What to produce: All that should come back is the lines of the data below from the one containing "X64189384Y-56802304D01*" to the one containing "X63972891Y-63595000D01*", inclusive, exactly as they stand.

══ Data section

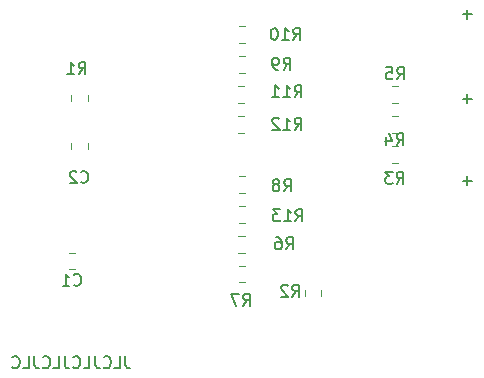
<source format=gbr>
G04 #@! TF.GenerationSoftware,KiCad,Pcbnew,(5.1.6)-1*
G04 #@! TF.CreationDate,2020-06-08T09:52:31+03:00*
G04 #@! TF.ProjectId,Z80,5a38302e-6b69-4636-9164-5f7063625858,rev?*
G04 #@! TF.SameCoordinates,Original*
G04 #@! TF.FileFunction,Legend,Bot*
G04 #@! TF.FilePolarity,Positive*
%FSLAX46Y46*%
G04 Gerber Fmt 4.6, Leading zero omitted, Abs format (unit mm)*
G04 Created by KiCad (PCBNEW (5.1.6)-1) date 2020-06-08 09:52:31*
%MOMM*%
%LPD*%
G01*
G04 APERTURE LIST*
%ADD10C,0.150000*%
%ADD11C,0.120000*%
G04 APERTURE END LIST*
D10*
X80670352Y-68905428D02*
X79908447Y-68905428D01*
X80289400Y-69286380D02*
X80289400Y-68524476D01*
X80667812Y-61958528D02*
X79905907Y-61958528D01*
X80286860Y-62339480D02*
X80286860Y-61577576D01*
X80667812Y-54816048D02*
X79905907Y-54816048D01*
X80286860Y-55197000D02*
X80286860Y-54435096D01*
X51355047Y-83780380D02*
X51355047Y-84494666D01*
X51402666Y-84637523D01*
X51497904Y-84732761D01*
X51640761Y-84780380D01*
X51736000Y-84780380D01*
X50402666Y-84780380D02*
X50878857Y-84780380D01*
X50878857Y-83780380D01*
X49497904Y-84685142D02*
X49545523Y-84732761D01*
X49688380Y-84780380D01*
X49783619Y-84780380D01*
X49926476Y-84732761D01*
X50021714Y-84637523D01*
X50069333Y-84542285D01*
X50116952Y-84351809D01*
X50116952Y-84208952D01*
X50069333Y-84018476D01*
X50021714Y-83923238D01*
X49926476Y-83828000D01*
X49783619Y-83780380D01*
X49688380Y-83780380D01*
X49545523Y-83828000D01*
X49497904Y-83875619D01*
X48783619Y-83780380D02*
X48783619Y-84494666D01*
X48831238Y-84637523D01*
X48926476Y-84732761D01*
X49069333Y-84780380D01*
X49164571Y-84780380D01*
X47831238Y-84780380D02*
X48307428Y-84780380D01*
X48307428Y-83780380D01*
X46926476Y-84685142D02*
X46974095Y-84732761D01*
X47116952Y-84780380D01*
X47212190Y-84780380D01*
X47355047Y-84732761D01*
X47450285Y-84637523D01*
X47497904Y-84542285D01*
X47545523Y-84351809D01*
X47545523Y-84208952D01*
X47497904Y-84018476D01*
X47450285Y-83923238D01*
X47355047Y-83828000D01*
X47212190Y-83780380D01*
X47116952Y-83780380D01*
X46974095Y-83828000D01*
X46926476Y-83875619D01*
X46212190Y-83780380D02*
X46212190Y-84494666D01*
X46259809Y-84637523D01*
X46355047Y-84732761D01*
X46497904Y-84780380D01*
X46593142Y-84780380D01*
X45259809Y-84780380D02*
X45736000Y-84780380D01*
X45736000Y-83780380D01*
X44355047Y-84685142D02*
X44402666Y-84732761D01*
X44545523Y-84780380D01*
X44640761Y-84780380D01*
X44783619Y-84732761D01*
X44878857Y-84637523D01*
X44926476Y-84542285D01*
X44974095Y-84351809D01*
X44974095Y-84208952D01*
X44926476Y-84018476D01*
X44878857Y-83923238D01*
X44783619Y-83828000D01*
X44640761Y-83780380D01*
X44545523Y-83780380D01*
X44402666Y-83828000D01*
X44355047Y-83875619D01*
X43640761Y-83780380D02*
X43640761Y-84494666D01*
X43688380Y-84637523D01*
X43783619Y-84732761D01*
X43926476Y-84780380D01*
X44021714Y-84780380D01*
X42688380Y-84780380D02*
X43164571Y-84780380D01*
X43164571Y-83780380D01*
X41783619Y-84685142D02*
X41831238Y-84732761D01*
X41974095Y-84780380D01*
X42069333Y-84780380D01*
X42212190Y-84732761D01*
X42307428Y-84637523D01*
X42355047Y-84542285D01*
X42402666Y-84351809D01*
X42402666Y-84208952D01*
X42355047Y-84018476D01*
X42307428Y-83923238D01*
X42212190Y-83828000D01*
X42069333Y-83780380D01*
X41974095Y-83780380D01*
X41831238Y-83828000D01*
X41783619Y-83875619D01*
D11*
X46760060Y-65707762D02*
X46760060Y-66224918D01*
X48180060Y-65707762D02*
X48180060Y-66224918D01*
X46566322Y-76414700D02*
X47083478Y-76414700D01*
X46566322Y-74994700D02*
X47083478Y-74994700D01*
X46765140Y-61638682D02*
X46765140Y-62155838D01*
X48185140Y-61638682D02*
X48185140Y-62155838D01*
X67951420Y-78706478D02*
X67951420Y-78189322D01*
X66531420Y-78706478D02*
X66531420Y-78189322D01*
X73901802Y-65965000D02*
X74418958Y-65965000D01*
X73901802Y-67385000D02*
X74418958Y-67385000D01*
X73899262Y-64857700D02*
X74416418Y-64857700D01*
X73899262Y-63437700D02*
X74416418Y-63437700D01*
X73917042Y-60882460D02*
X74434198Y-60882460D01*
X73917042Y-62302460D02*
X74434198Y-62302460D01*
X60922402Y-73579920D02*
X61439558Y-73579920D01*
X60922402Y-74999920D02*
X61439558Y-74999920D01*
X60932562Y-77529760D02*
X61449718Y-77529760D01*
X60932562Y-76109760D02*
X61449718Y-76109760D01*
X60970662Y-68515160D02*
X61487818Y-68515160D01*
X60970662Y-69935160D02*
X61487818Y-69935160D01*
X60940182Y-59762460D02*
X61457338Y-59762460D01*
X60940182Y-58342460D02*
X61457338Y-58342460D01*
X60952882Y-57227540D02*
X61470038Y-57227540D01*
X60952882Y-55807540D02*
X61470038Y-55807540D01*
X60899542Y-60887540D02*
X61416698Y-60887540D01*
X60899542Y-62307540D02*
X61416698Y-62307540D01*
X60912242Y-64845000D02*
X61429398Y-64845000D01*
X60912242Y-63425000D02*
X61429398Y-63425000D01*
X60952882Y-71052620D02*
X61470038Y-71052620D01*
X60952882Y-72472620D02*
X61470038Y-72472620D01*
D10*
X47580846Y-69005722D02*
X47628465Y-69053341D01*
X47771322Y-69100960D01*
X47866560Y-69100960D01*
X48009418Y-69053341D01*
X48104656Y-68958103D01*
X48152275Y-68862865D01*
X48199894Y-68672389D01*
X48199894Y-68529532D01*
X48152275Y-68339056D01*
X48104656Y-68243818D01*
X48009418Y-68148580D01*
X47866560Y-68100960D01*
X47771322Y-68100960D01*
X47628465Y-68148580D01*
X47580846Y-68196199D01*
X47199894Y-68196199D02*
X47152275Y-68148580D01*
X47057037Y-68100960D01*
X46818941Y-68100960D01*
X46723703Y-68148580D01*
X46676084Y-68196199D01*
X46628465Y-68291437D01*
X46628465Y-68386675D01*
X46676084Y-68529532D01*
X47247513Y-69100960D01*
X46628465Y-69100960D01*
X46991566Y-77711842D02*
X47039185Y-77759461D01*
X47182042Y-77807080D01*
X47277280Y-77807080D01*
X47420138Y-77759461D01*
X47515376Y-77664223D01*
X47562995Y-77568985D01*
X47610614Y-77378509D01*
X47610614Y-77235652D01*
X47562995Y-77045176D01*
X47515376Y-76949938D01*
X47420138Y-76854700D01*
X47277280Y-76807080D01*
X47182042Y-76807080D01*
X47039185Y-76854700D01*
X46991566Y-76902319D01*
X46039185Y-77807080D02*
X46610614Y-77807080D01*
X46324900Y-77807080D02*
X46324900Y-76807080D01*
X46420138Y-76949938D01*
X46515376Y-77045176D01*
X46610614Y-77092795D01*
X47387806Y-59888140D02*
X47721140Y-59411950D01*
X47959235Y-59888140D02*
X47959235Y-58888140D01*
X47578282Y-58888140D01*
X47483044Y-58935760D01*
X47435425Y-58983379D01*
X47387806Y-59078617D01*
X47387806Y-59221474D01*
X47435425Y-59316712D01*
X47483044Y-59364331D01*
X47578282Y-59411950D01*
X47959235Y-59411950D01*
X46435425Y-59888140D02*
X47006854Y-59888140D01*
X46721140Y-59888140D02*
X46721140Y-58888140D01*
X46816378Y-59030998D01*
X46911616Y-59126236D01*
X47006854Y-59173855D01*
X65485306Y-78730100D02*
X65818640Y-78253910D01*
X66056735Y-78730100D02*
X66056735Y-77730100D01*
X65675782Y-77730100D01*
X65580544Y-77777720D01*
X65532925Y-77825339D01*
X65485306Y-77920577D01*
X65485306Y-78063434D01*
X65532925Y-78158672D01*
X65580544Y-78206291D01*
X65675782Y-78253910D01*
X66056735Y-78253910D01*
X65104354Y-77825339D02*
X65056735Y-77777720D01*
X64961497Y-77730100D01*
X64723401Y-77730100D01*
X64628163Y-77777720D01*
X64580544Y-77825339D01*
X64532925Y-77920577D01*
X64532925Y-78015815D01*
X64580544Y-78158672D01*
X65151973Y-78730100D01*
X64532925Y-78730100D01*
X74304186Y-69167000D02*
X74637520Y-68690810D01*
X74875615Y-69167000D02*
X74875615Y-68167000D01*
X74494662Y-68167000D01*
X74399424Y-68214620D01*
X74351805Y-68262239D01*
X74304186Y-68357477D01*
X74304186Y-68500334D01*
X74351805Y-68595572D01*
X74399424Y-68643191D01*
X74494662Y-68690810D01*
X74875615Y-68690810D01*
X73970853Y-68167000D02*
X73351805Y-68167000D01*
X73685139Y-68547953D01*
X73542281Y-68547953D01*
X73447043Y-68595572D01*
X73399424Y-68643191D01*
X73351805Y-68738429D01*
X73351805Y-68976524D01*
X73399424Y-69071762D01*
X73447043Y-69119381D01*
X73542281Y-69167000D01*
X73827996Y-69167000D01*
X73923234Y-69119381D01*
X73970853Y-69071762D01*
X74304186Y-65903100D02*
X74637520Y-65426910D01*
X74875615Y-65903100D02*
X74875615Y-64903100D01*
X74494662Y-64903100D01*
X74399424Y-64950720D01*
X74351805Y-64998339D01*
X74304186Y-65093577D01*
X74304186Y-65236434D01*
X74351805Y-65331672D01*
X74399424Y-65379291D01*
X74494662Y-65426910D01*
X74875615Y-65426910D01*
X73447043Y-65236434D02*
X73447043Y-65903100D01*
X73685139Y-64855481D02*
X73923234Y-65569767D01*
X73304186Y-65569767D01*
X74339746Y-60327800D02*
X74673080Y-59851610D01*
X74911175Y-60327800D02*
X74911175Y-59327800D01*
X74530222Y-59327800D01*
X74434984Y-59375420D01*
X74387365Y-59423039D01*
X74339746Y-59518277D01*
X74339746Y-59661134D01*
X74387365Y-59756372D01*
X74434984Y-59803991D01*
X74530222Y-59851610D01*
X74911175Y-59851610D01*
X73434984Y-59327800D02*
X73911175Y-59327800D01*
X73958794Y-59803991D01*
X73911175Y-59756372D01*
X73815937Y-59708753D01*
X73577841Y-59708753D01*
X73482603Y-59756372D01*
X73434984Y-59803991D01*
X73387365Y-59899229D01*
X73387365Y-60137324D01*
X73434984Y-60232562D01*
X73482603Y-60280181D01*
X73577841Y-60327800D01*
X73815937Y-60327800D01*
X73911175Y-60280181D01*
X73958794Y-60232562D01*
X64959526Y-74714360D02*
X65292860Y-74238170D01*
X65530955Y-74714360D02*
X65530955Y-73714360D01*
X65150002Y-73714360D01*
X65054764Y-73761980D01*
X65007145Y-73809599D01*
X64959526Y-73904837D01*
X64959526Y-74047694D01*
X65007145Y-74142932D01*
X65054764Y-74190551D01*
X65150002Y-74238170D01*
X65530955Y-74238170D01*
X64102383Y-73714360D02*
X64292860Y-73714360D01*
X64388098Y-73761980D01*
X64435717Y-73809599D01*
X64530955Y-73952456D01*
X64578574Y-74142932D01*
X64578574Y-74523884D01*
X64530955Y-74619122D01*
X64483336Y-74666741D01*
X64388098Y-74714360D01*
X64197621Y-74714360D01*
X64102383Y-74666741D01*
X64054764Y-74619122D01*
X64007145Y-74523884D01*
X64007145Y-74285789D01*
X64054764Y-74190551D01*
X64102383Y-74142932D01*
X64197621Y-74095313D01*
X64388098Y-74095313D01*
X64483336Y-74142932D01*
X64530955Y-74190551D01*
X64578574Y-74285789D01*
X61304466Y-79484480D02*
X61637800Y-79008290D01*
X61875895Y-79484480D02*
X61875895Y-78484480D01*
X61494942Y-78484480D01*
X61399704Y-78532100D01*
X61352085Y-78579719D01*
X61304466Y-78674957D01*
X61304466Y-78817814D01*
X61352085Y-78913052D01*
X61399704Y-78960671D01*
X61494942Y-79008290D01*
X61875895Y-79008290D01*
X60971133Y-78484480D02*
X60304466Y-78484480D01*
X60733038Y-79484480D01*
X64776406Y-69804540D02*
X65109740Y-69328350D01*
X65347835Y-69804540D02*
X65347835Y-68804540D01*
X64966882Y-68804540D01*
X64871644Y-68852160D01*
X64824025Y-68899779D01*
X64776406Y-68995017D01*
X64776406Y-69137874D01*
X64824025Y-69233112D01*
X64871644Y-69280731D01*
X64966882Y-69328350D01*
X65347835Y-69328350D01*
X64204978Y-69233112D02*
X64300216Y-69185493D01*
X64347835Y-69137874D01*
X64395454Y-69042636D01*
X64395454Y-68995017D01*
X64347835Y-68899779D01*
X64300216Y-68852160D01*
X64204978Y-68804540D01*
X64014501Y-68804540D01*
X63919263Y-68852160D01*
X63871644Y-68899779D01*
X63824025Y-68995017D01*
X63824025Y-69042636D01*
X63871644Y-69137874D01*
X63919263Y-69185493D01*
X64014501Y-69233112D01*
X64204978Y-69233112D01*
X64300216Y-69280731D01*
X64347835Y-69328350D01*
X64395454Y-69423588D01*
X64395454Y-69614064D01*
X64347835Y-69709302D01*
X64300216Y-69756921D01*
X64204978Y-69804540D01*
X64014501Y-69804540D01*
X63919263Y-69756921D01*
X63871644Y-69709302D01*
X63824025Y-69614064D01*
X63824025Y-69423588D01*
X63871644Y-69328350D01*
X63919263Y-69280731D01*
X64014501Y-69233112D01*
X64738546Y-59499760D02*
X65071880Y-59023570D01*
X65309975Y-59499760D02*
X65309975Y-58499760D01*
X64929022Y-58499760D01*
X64833784Y-58547380D01*
X64786165Y-58594999D01*
X64738546Y-58690237D01*
X64738546Y-58833094D01*
X64786165Y-58928332D01*
X64833784Y-58975951D01*
X64929022Y-59023570D01*
X65309975Y-59023570D01*
X64262356Y-59499760D02*
X64071880Y-59499760D01*
X63976641Y-59452141D01*
X63929022Y-59404522D01*
X63833784Y-59261665D01*
X63786165Y-59071189D01*
X63786165Y-58690237D01*
X63833784Y-58594999D01*
X63881403Y-58547380D01*
X63976641Y-58499760D01*
X64167118Y-58499760D01*
X64262356Y-58547380D01*
X64309975Y-58594999D01*
X64357594Y-58690237D01*
X64357594Y-58928332D01*
X64309975Y-59023570D01*
X64262356Y-59071189D01*
X64167118Y-59118808D01*
X63976641Y-59118808D01*
X63881403Y-59071189D01*
X63833784Y-59023570D01*
X63786165Y-58928332D01*
X65570337Y-56992780D02*
X65903670Y-56516590D01*
X66141765Y-56992780D02*
X66141765Y-55992780D01*
X65760813Y-55992780D01*
X65665575Y-56040400D01*
X65617956Y-56088019D01*
X65570337Y-56183257D01*
X65570337Y-56326114D01*
X65617956Y-56421352D01*
X65665575Y-56468971D01*
X65760813Y-56516590D01*
X66141765Y-56516590D01*
X64617956Y-56992780D02*
X65189384Y-56992780D01*
X64903670Y-56992780D02*
X64903670Y-55992780D01*
X64998908Y-56135638D01*
X65094146Y-56230876D01*
X65189384Y-56278495D01*
X63998908Y-55992780D02*
X63903670Y-55992780D01*
X63808432Y-56040400D01*
X63760813Y-56088019D01*
X63713194Y-56183257D01*
X63665575Y-56373733D01*
X63665575Y-56611828D01*
X63713194Y-56802304D01*
X63760813Y-56897542D01*
X63808432Y-56945161D01*
X63903670Y-56992780D01*
X63998908Y-56992780D01*
X64094146Y-56945161D01*
X64141765Y-56897542D01*
X64189384Y-56802304D01*
X64237003Y-56611828D01*
X64237003Y-56373733D01*
X64189384Y-56183257D01*
X64141765Y-56088019D01*
X64094146Y-56040400D01*
X63998908Y-55992780D01*
X65666857Y-61851800D02*
X66000190Y-61375610D01*
X66238285Y-61851800D02*
X66238285Y-60851800D01*
X65857333Y-60851800D01*
X65762095Y-60899420D01*
X65714476Y-60947039D01*
X65666857Y-61042277D01*
X65666857Y-61185134D01*
X65714476Y-61280372D01*
X65762095Y-61327991D01*
X65857333Y-61375610D01*
X66238285Y-61375610D01*
X64714476Y-61851800D02*
X65285904Y-61851800D01*
X65000190Y-61851800D02*
X65000190Y-60851800D01*
X65095428Y-60994658D01*
X65190666Y-61089896D01*
X65285904Y-61137515D01*
X63762095Y-61851800D02*
X64333523Y-61851800D01*
X64047809Y-61851800D02*
X64047809Y-60851800D01*
X64143047Y-60994658D01*
X64238285Y-61089896D01*
X64333523Y-61137515D01*
X65687177Y-64595000D02*
X66020510Y-64118810D01*
X66258605Y-64595000D02*
X66258605Y-63595000D01*
X65877653Y-63595000D01*
X65782415Y-63642620D01*
X65734796Y-63690239D01*
X65687177Y-63785477D01*
X65687177Y-63928334D01*
X65734796Y-64023572D01*
X65782415Y-64071191D01*
X65877653Y-64118810D01*
X66258605Y-64118810D01*
X64734796Y-64595000D02*
X65306224Y-64595000D01*
X65020510Y-64595000D02*
X65020510Y-63595000D01*
X65115748Y-63737858D01*
X65210986Y-63833096D01*
X65306224Y-63880715D01*
X64353843Y-63690239D02*
X64306224Y-63642620D01*
X64210986Y-63595000D01*
X63972891Y-63595000D01*
X63877653Y-63642620D01*
X63830034Y-63690239D01*
X63782415Y-63785477D01*
X63782415Y-63880715D01*
X63830034Y-64023572D01*
X64401462Y-64595000D01*
X63782415Y-64595000D01*
X65742817Y-72342000D02*
X66076150Y-71865810D01*
X66314245Y-72342000D02*
X66314245Y-71342000D01*
X65933293Y-71342000D01*
X65838055Y-71389620D01*
X65790436Y-71437239D01*
X65742817Y-71532477D01*
X65742817Y-71675334D01*
X65790436Y-71770572D01*
X65838055Y-71818191D01*
X65933293Y-71865810D01*
X66314245Y-71865810D01*
X64790436Y-72342000D02*
X65361864Y-72342000D01*
X65076150Y-72342000D02*
X65076150Y-71342000D01*
X65171388Y-71484858D01*
X65266626Y-71580096D01*
X65361864Y-71627715D01*
X64457102Y-71342000D02*
X63838055Y-71342000D01*
X64171388Y-71722953D01*
X64028531Y-71722953D01*
X63933293Y-71770572D01*
X63885674Y-71818191D01*
X63838055Y-71913429D01*
X63838055Y-72151524D01*
X63885674Y-72246762D01*
X63933293Y-72294381D01*
X64028531Y-72342000D01*
X64314245Y-72342000D01*
X64409483Y-72294381D01*
X64457102Y-72246762D01*
M02*

</source>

════

Result for this task:
X64189384Y-56802304D01*
X64237003Y-56611828D01*
X64237003Y-56373733D01*
X64189384Y-56183257D01*
X64141765Y-56088019D01*
X64094146Y-56040400D01*
X63998908Y-55992780D01*
X65666857Y-61851800D02*
X66000190Y-61375610D01*
X66238285Y-61851800D02*
X66238285Y-60851800D01*
X65857333Y-60851800D01*
X65762095Y-60899420D01*
X65714476Y-60947039D01*
X65666857Y-61042277D01*
X65666857Y-61185134D01*
X65714476Y-61280372D01*
X65762095Y-61327991D01*
X65857333Y-61375610D01*
X66238285Y-61375610D01*
X64714476Y-61851800D02*
X65285904Y-61851800D01*
X65000190Y-61851800D02*
X65000190Y-60851800D01*
X65095428Y-60994658D01*
X65190666Y-61089896D01*
X65285904Y-61137515D01*
X63762095Y-61851800D02*
X64333523Y-61851800D01*
X64047809Y-61851800D02*
X64047809Y-60851800D01*
X64143047Y-60994658D01*
X64238285Y-61089896D01*
X64333523Y-61137515D01*
X65687177Y-64595000D02*
X66020510Y-64118810D01*
X66258605Y-64595000D02*
X66258605Y-63595000D01*
X65877653Y-63595000D01*
X65782415Y-63642620D01*
X65734796Y-63690239D01*
X65687177Y-63785477D01*
X65687177Y-63928334D01*
X65734796Y-64023572D01*
X65782415Y-64071191D01*
X65877653Y-64118810D01*
X66258605Y-64118810D01*
X64734796Y-64595000D02*
X65306224Y-64595000D01*
X65020510Y-64595000D02*
X65020510Y-63595000D01*
X65115748Y-63737858D01*
X65210986Y-63833096D01*
X65306224Y-63880715D01*
X64353843Y-63690239D02*
X64306224Y-63642620D01*
X64210986Y-63595000D01*
X63972891Y-63595000D01*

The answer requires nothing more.